Every line of the entries with the word "hand" in it should be shown.

==================================================

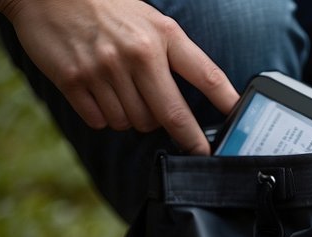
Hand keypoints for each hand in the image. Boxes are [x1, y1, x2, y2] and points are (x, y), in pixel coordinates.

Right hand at [0, 0, 238, 154]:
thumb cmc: (105, 8)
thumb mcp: (149, 20)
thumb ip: (174, 55)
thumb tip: (199, 99)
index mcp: (162, 35)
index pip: (207, 77)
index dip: (229, 106)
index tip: (238, 131)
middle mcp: (136, 54)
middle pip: (172, 116)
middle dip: (186, 137)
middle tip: (194, 147)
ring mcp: (104, 69)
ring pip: (135, 123)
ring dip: (134, 119)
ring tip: (124, 93)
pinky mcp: (74, 81)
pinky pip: (102, 122)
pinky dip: (104, 117)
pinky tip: (99, 95)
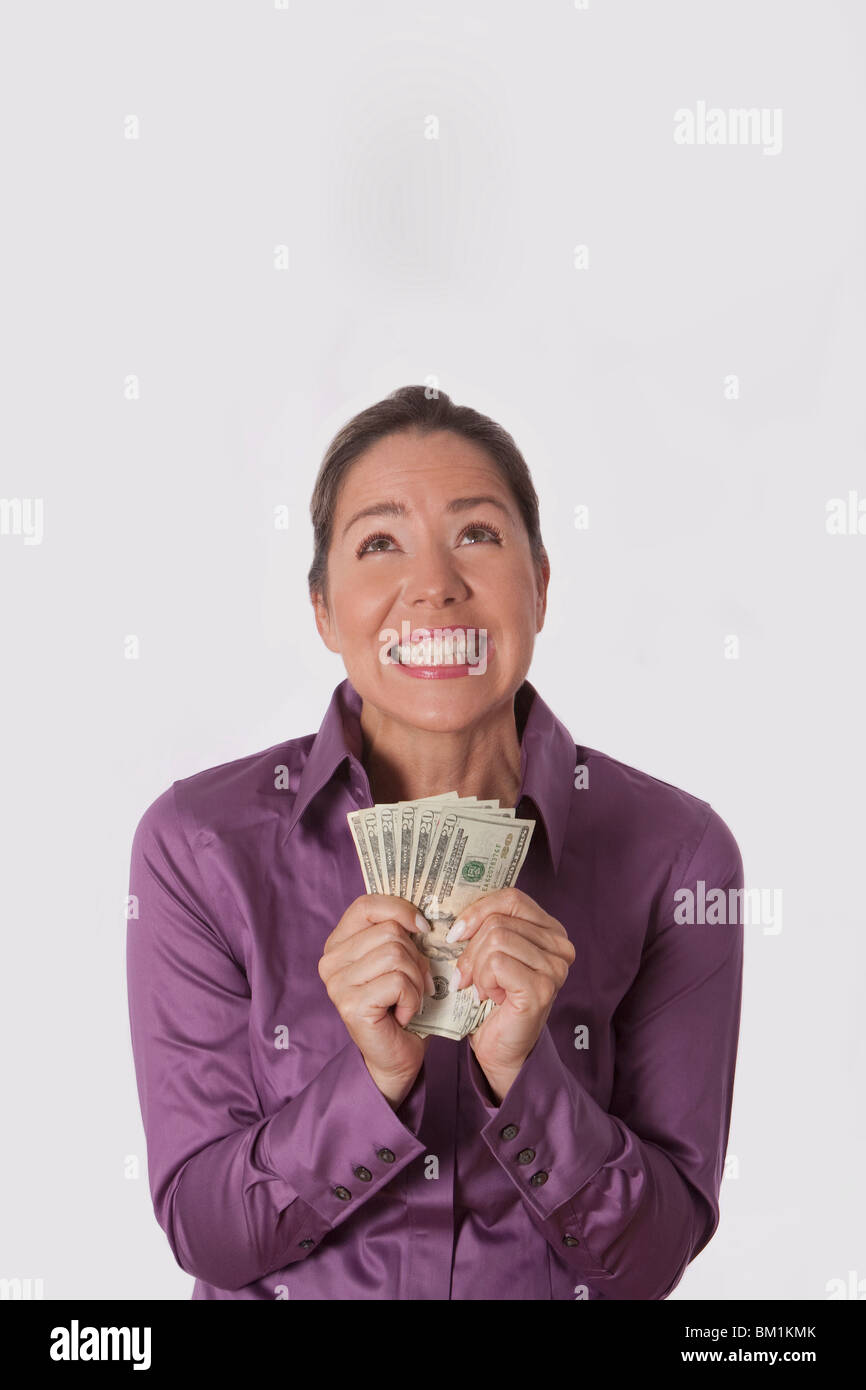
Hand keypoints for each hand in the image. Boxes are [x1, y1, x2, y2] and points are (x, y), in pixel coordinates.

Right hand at [318, 894, 434, 1104]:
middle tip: (416, 984)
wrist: (395, 1056)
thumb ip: (400, 933)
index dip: (400, 909)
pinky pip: (398, 982)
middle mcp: (330, 961)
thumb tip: (423, 916)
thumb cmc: (400, 1004)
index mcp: (339, 943)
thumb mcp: (400, 959)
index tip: (423, 928)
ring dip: (416, 981)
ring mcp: (337, 984)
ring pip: (396, 954)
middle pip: (390, 932)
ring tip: (409, 1000)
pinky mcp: (350, 1005)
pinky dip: (413, 999)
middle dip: (416, 957)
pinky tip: (404, 1014)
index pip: (367, 904)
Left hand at [447, 887, 574, 1094]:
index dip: (478, 910)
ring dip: (476, 967)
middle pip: (499, 921)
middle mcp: (560, 946)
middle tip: (467, 976)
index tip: (456, 933)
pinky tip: (490, 997)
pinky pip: (496, 963)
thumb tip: (456, 908)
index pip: (512, 898)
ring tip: (482, 987)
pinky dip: (483, 980)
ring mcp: (555, 968)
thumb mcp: (491, 952)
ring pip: (495, 939)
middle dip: (472, 949)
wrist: (500, 1048)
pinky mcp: (541, 988)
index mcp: (551, 930)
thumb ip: (487, 925)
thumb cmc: (493, 998)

==================================================

→ Response to this task:
Hand keypoints for each hand in the image. Boxes are [x1, y1, x2, y2] and points are (x, y), in pixel coordinates.
Right hand at [0, 0, 238, 154]:
Hand keypoints for each hand in the image. Boxes are [x1, y1, x2, y2] and points are (x, y), in pixel coordinates.
Right hand at [318, 894, 434, 1104]:
Left hand at [447, 887, 574, 1094]:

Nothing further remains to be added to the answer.